At this point, they got off me, and one of the men pulled me up. I felt like a zombie. They walked me over to a table with a chair on either side, and I sat down in one of them. They gave me a cup of water (children’s sippy cup) and honestly i was so frazzled i didn’t even care and drank from the goddamn sippy cup. The woman who was leading the session sat down opposite me and started talking, really patronisingly, about how they don’t tolerate temper tantrums. I couldn’t really hear, it was like I was at the bottom of a swimming pool. I think i nodded along.
They then brought out some index cards with images on them and made me say what they were, which was fine, my language is fine. I could barely hear myself speak, swimming pool syndrome and all, but i know i was responding. Once they realised i’d got that down, they brought over storyboards of images and made me narrate them. Also fine. They gave me 15 minutes with my phone after that.
Then they started training me to hold eye contact on the command “eyes”. They tried to do this with food as a reward, which didnt work, because i’d rather not have some chocolate than hold eye contact for more than an instant. So the woman took hold of my chin and forced me to look her in the eye.
I started uncontrollably drumming my hands on my knees at this, so they said “quiet hands!” and held my hands, palms flat, against the desk for a long count of three. I left them there as long as i could. They tried various reward systems to get me to meet their eyes, none worked. I kept stimming with my hands, and after the third “quiet hands!” and hold ritual, they strapped them to the arms of the chair i was sitting in. It had straps for this purpose attached.

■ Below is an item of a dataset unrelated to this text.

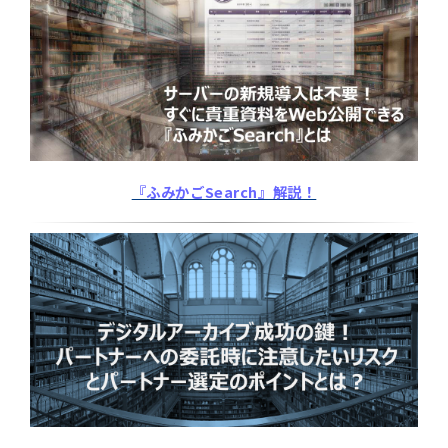
『ふみかごSearch』解説！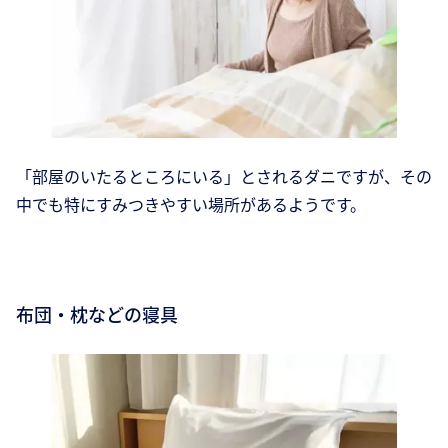
「部屋のいたるところにいる」とされるダニですが、その
中でも特にすみつきやすい場所があるようです。
布団・枕などの寝具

They achieved the eye contact by saying that if i could hold it for 3 minutes they’d give me 9 minutes with the auden they’d taken from me, 4 minutes of eyes = 12 minutes of poetry, and so on. I held eye contact until i cried, hanging my head, squeezing my eyes shut, hands strapped to the chair. They left me like this until I stopped crying, gave me the book (i’d managed to wheedle myself 15 minutes). Then we did it again. And again. And again.

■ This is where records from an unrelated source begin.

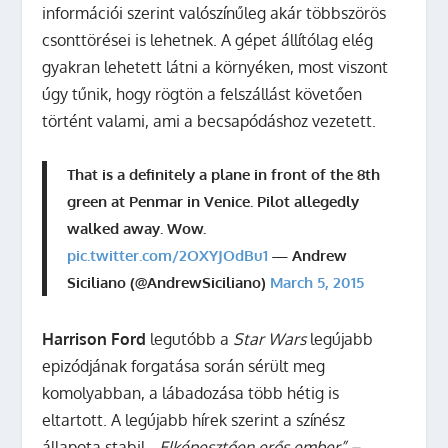
információi szerint valószínűleg akár többszörös
csonttörései is lehetnek. A gépet állítólag elég
gyakran lehetett látni a környéken, most viszont
úgy tűnik, hogy rögtön a felszállást követően
történt valami, ami a becsapódáshoz vezetett.
That is a definitely a plane in front of the 8th
green at Penmar in Venice. Pilot allegedly
walked away. Wow.
pic.twitter.com/2OXYJOdBu1
— Andrew
Siciliano (@AndrewSiciliano)
March 5, 2015
Harrison Ford
legutóbb a
Star Wars
legújabb
epizódjának forgatása során sérült meg
komolyabban, a lábadozása több hétig is
eltartott. A legújabb hírek szerint a színész
állapota stabil.
„Elképesztően erős ember” –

After that, they did physical contact training. Handshakes first, i could handle 3 before i started stimming with the other hand at the time. They said “quiet hands!” and held my hands to my sides for a count of three each time. Once I’d managed three hand shake and eye contact in a row, they moved onto hugs. Which were horrific. Cue meltdown. Cue restraining.
They kept pushing the hugs until the end of the 4 hour session (inc interest assessment), and then i left.